I ran the following:
df = data.frame(x = rnorm(1e6), y = rnorm(1e6))
write.csv(df, file=”df.csv”)
rm(list=ls())
gc()
sytem.time(read.csv(“df.csv”, row.names = 1))
gc()
system.time(read.csv(“df.csv”,
colClasses = c(“character”, “numeric”, “numeric”), row.names=1))
Also, I ran your sqldf code:
gc()
library(sqldf)
f <- file("df.csv")
system.time(bigdf <- sqldf("select * from f", dbname = tempfile(), file.format = list(header = T, row.names = F)))
Results:
No colClasses: elapsed = 31.345s
with colClasses: elapsed = 11.801s
sqldf: elapsed = 29.565s
I'm trying to remember the mechanism for read.csv, but I think it may import the data as "character", then tries to cast to another type with as.*. The Note section of ?read.csv explains that "character" is much slower than "integer" (and "numeric", in my example).
Nice post.
Greg
sessionInfo()
R version 2.9.0 (2009-04-17)
i386-apple-darwin8.11.1
locale:
en_US.UTF-8/en_US.UTF-8/C/C/en_US.UTF-8/en_US.UTF-8
attached base packages:
[1] tcltk stats graphics grDevices datasets utils methods base
other attached packages:
[1] sqldf_0-1.5 gsubfn_0.5-0 proto_0.3-8 RSQLite_0.7-1 DBI_0.2-4
[6] cimis_0.1-2 RLastFM_0.1-4 RCurl_0.98-1 bitops_1.0-4.1 XML_2.5-3
[11] lattice_0.17-22
loaded via a namespace (and not attached):
[1] grid_2.9.0
I second Greg’s message. colClasses should help a great deal.
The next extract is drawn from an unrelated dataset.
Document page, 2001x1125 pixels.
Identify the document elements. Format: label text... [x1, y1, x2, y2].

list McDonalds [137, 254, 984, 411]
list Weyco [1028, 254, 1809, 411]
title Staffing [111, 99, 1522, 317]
In addition setting strings as factors to FALSE should also be helpful in terms of speed.
The link from Dirk’s post covers a few of th eoptions nicely:
1.Set nrows=the number of records in your data (nmax in scan).
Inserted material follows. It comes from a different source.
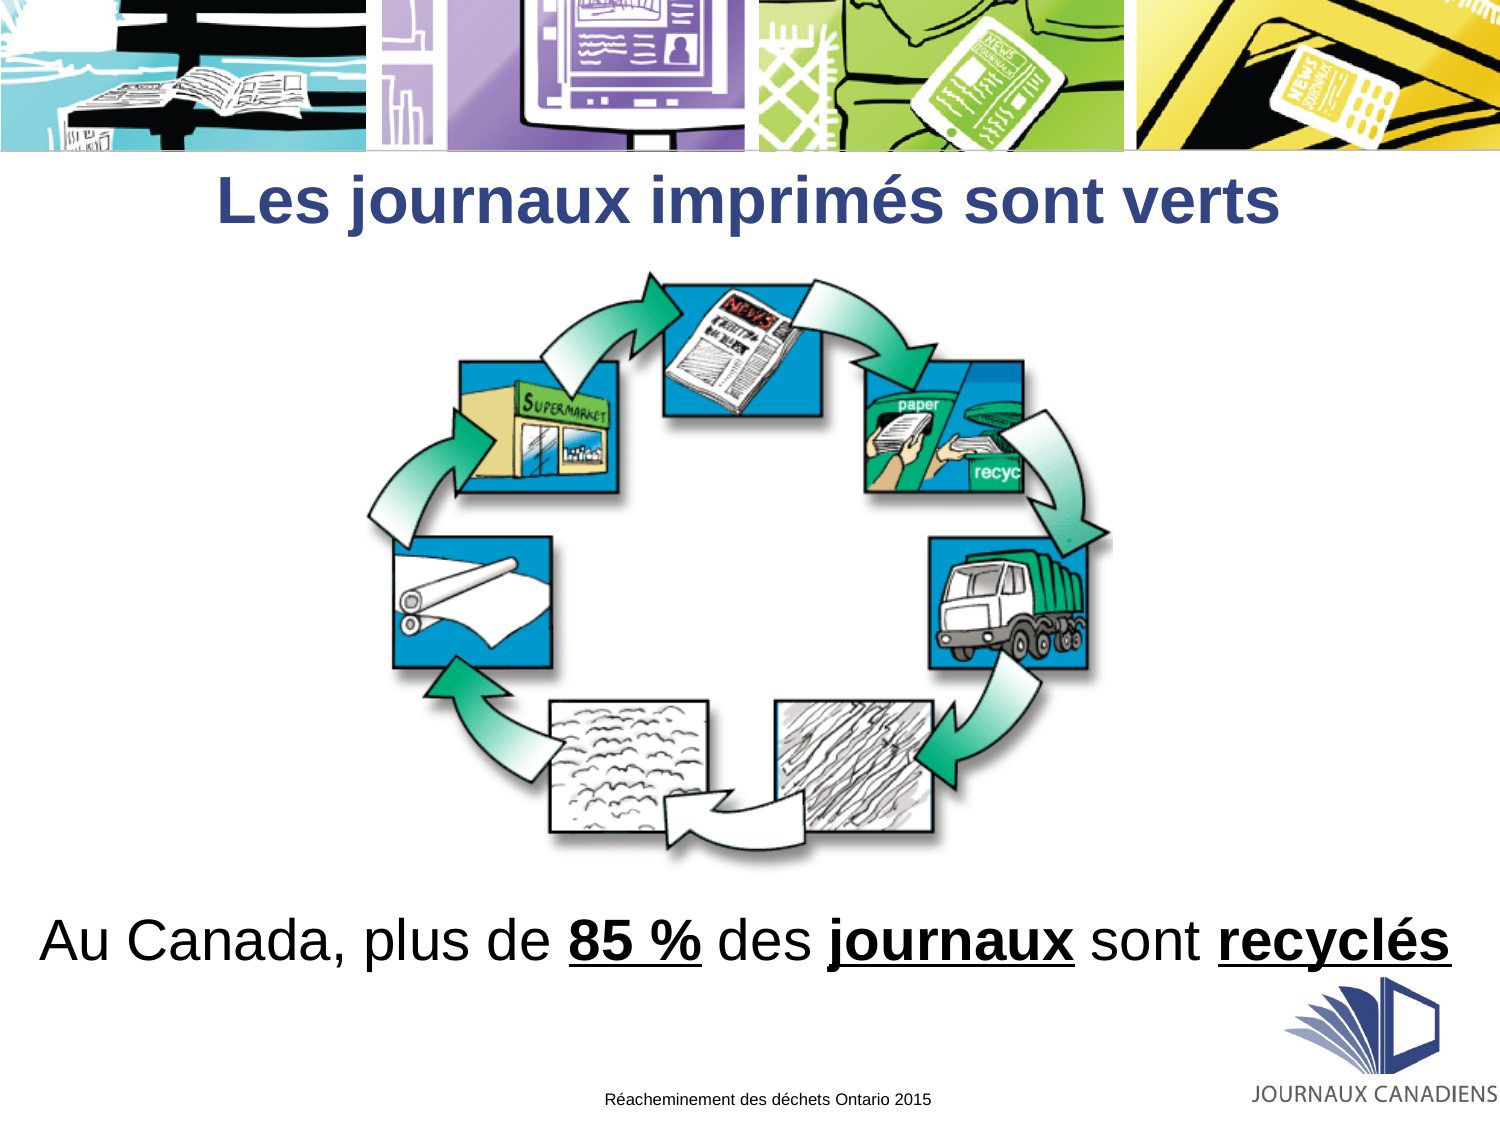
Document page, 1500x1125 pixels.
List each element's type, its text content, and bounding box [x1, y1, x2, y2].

2.Make sure that comment.char=”" to turn off interpretation of comments.
3.Explicitly define the classes of each column using colClasses in read.table.
4.Setting multi.line=FALSE may also improve performance in scan.
Hi…
Can you help me? I need to load a file hosted at web and I am using:
f<-file('http://www.the-direction-data.txt')
bigdf <- sqldf('select * from f', file.format = list(header = F, row.names = F))
I have checked the file format but I get an error:
Error en sqliteExecStatement(con, statement, bind.data) :
RS-DBI driver: (error in statement: no such table: f)
Do you know how can I solve this situation?
Thanks.
Freddy, I’m not sure the full extent of your issues, but I’m pretty sure “http://www.the-direction-data.txt” is not the right URL. “http://www.the-direction.com/data.txt” might be. Or something else. But getting that step right is the first step.
Hi,
I’ve tried this sqldf approach with a file of 611 MB (2099 columns, 96360 rows), but I get the error message that it cannot allocate a vector of 411 Kb.
My memory.limit is 3000 MB, so I guess it should be possible.
What am I doing wrong?
Thanks,
Sandy
Sandy,
What platform are you on and how much memory do you have. i.e. are you on 64 bit Linux with 16gb ram?
Hello,
Thanks for the post. I successfully read a 18660916 x 4 table using sqldf. However, when I tried it on a 4000 x 4500 table. Only header was read in. I couldn’t figure out why.
Hui
That’s odd, I agree.
Since the link to “this discussion” is dead, here is it again:
http://r-project.markmail.org/thread/iatn4krvfbbykfmk
Thanks Dieter. I really appreciate the link refresh.